WHAT THE TASK ASKS: Look through the listing below and give the number of lines in which "pillow" occurs, nothing more.

* * * *

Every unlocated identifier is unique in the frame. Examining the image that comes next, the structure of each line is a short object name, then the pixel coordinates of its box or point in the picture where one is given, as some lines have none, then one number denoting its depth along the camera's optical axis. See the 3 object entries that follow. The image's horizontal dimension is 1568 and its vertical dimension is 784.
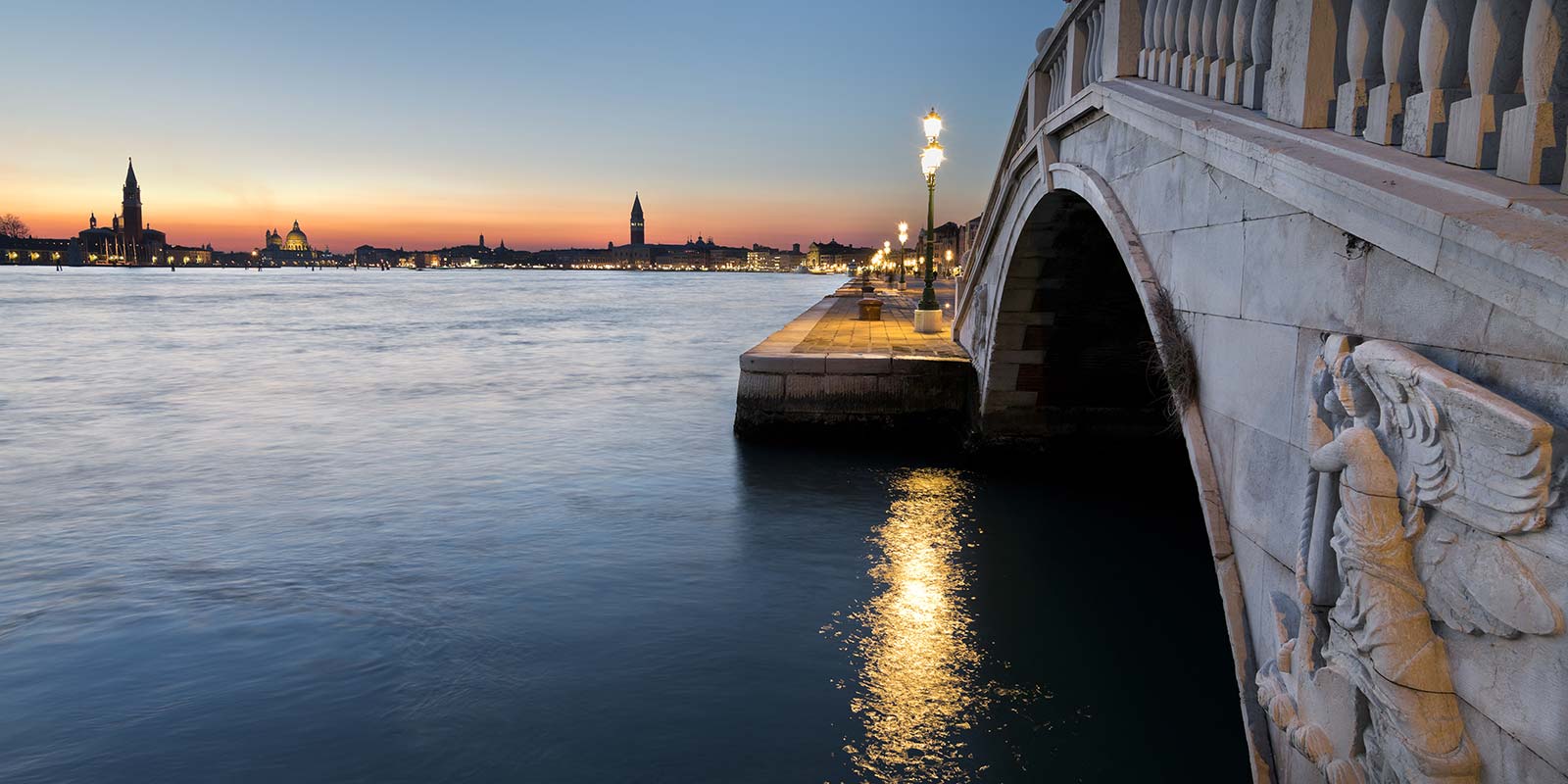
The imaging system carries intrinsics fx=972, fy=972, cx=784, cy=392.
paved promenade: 17.11
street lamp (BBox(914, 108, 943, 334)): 20.03
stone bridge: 2.83
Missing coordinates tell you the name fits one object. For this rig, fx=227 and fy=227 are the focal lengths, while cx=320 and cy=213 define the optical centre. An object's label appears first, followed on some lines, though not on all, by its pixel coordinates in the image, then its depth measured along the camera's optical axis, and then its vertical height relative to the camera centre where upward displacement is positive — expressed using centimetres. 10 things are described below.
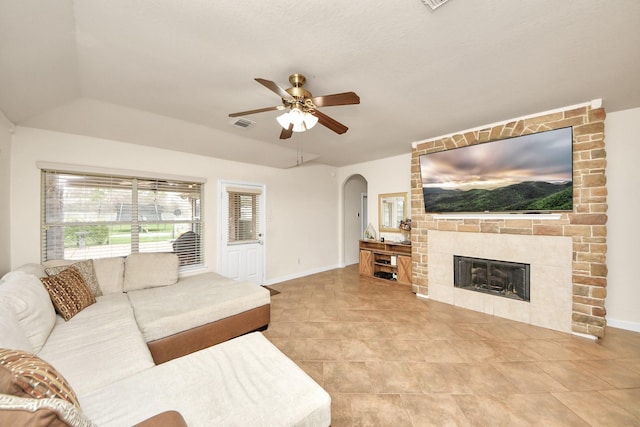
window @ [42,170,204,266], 274 -3
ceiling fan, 183 +93
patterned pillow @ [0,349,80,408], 65 -51
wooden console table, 434 -99
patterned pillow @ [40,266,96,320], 199 -72
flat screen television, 268 +50
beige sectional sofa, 107 -92
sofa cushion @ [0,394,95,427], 55 -50
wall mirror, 469 +6
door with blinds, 401 -33
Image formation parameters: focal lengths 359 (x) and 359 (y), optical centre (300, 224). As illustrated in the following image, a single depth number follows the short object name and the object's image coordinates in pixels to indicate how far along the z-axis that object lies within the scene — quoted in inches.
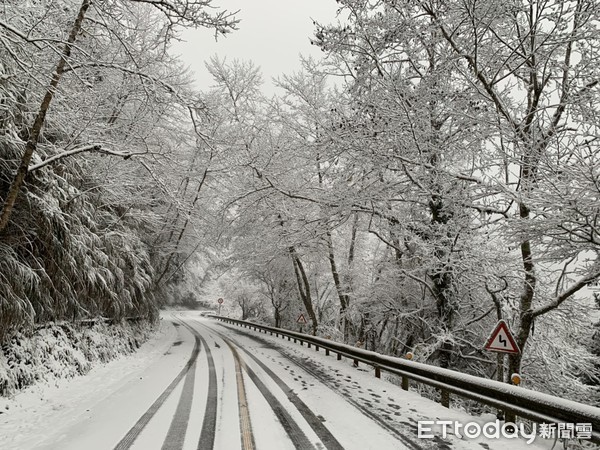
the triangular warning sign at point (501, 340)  248.5
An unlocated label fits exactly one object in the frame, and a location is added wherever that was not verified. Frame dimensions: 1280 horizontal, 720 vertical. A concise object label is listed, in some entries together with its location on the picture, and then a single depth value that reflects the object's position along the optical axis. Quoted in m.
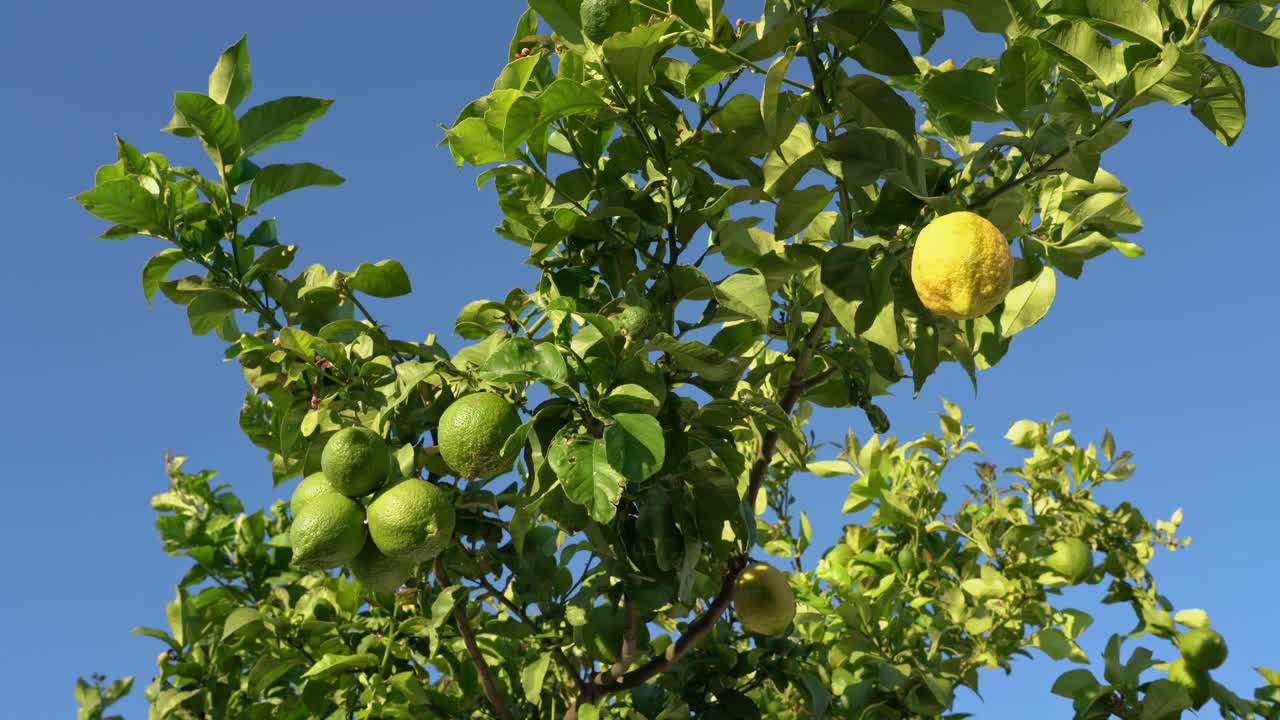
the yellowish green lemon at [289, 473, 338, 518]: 1.88
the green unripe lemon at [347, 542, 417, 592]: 1.87
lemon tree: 1.73
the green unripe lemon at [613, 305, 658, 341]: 1.81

* * * *

SOLUTION FOR THIS PROBLEM: 2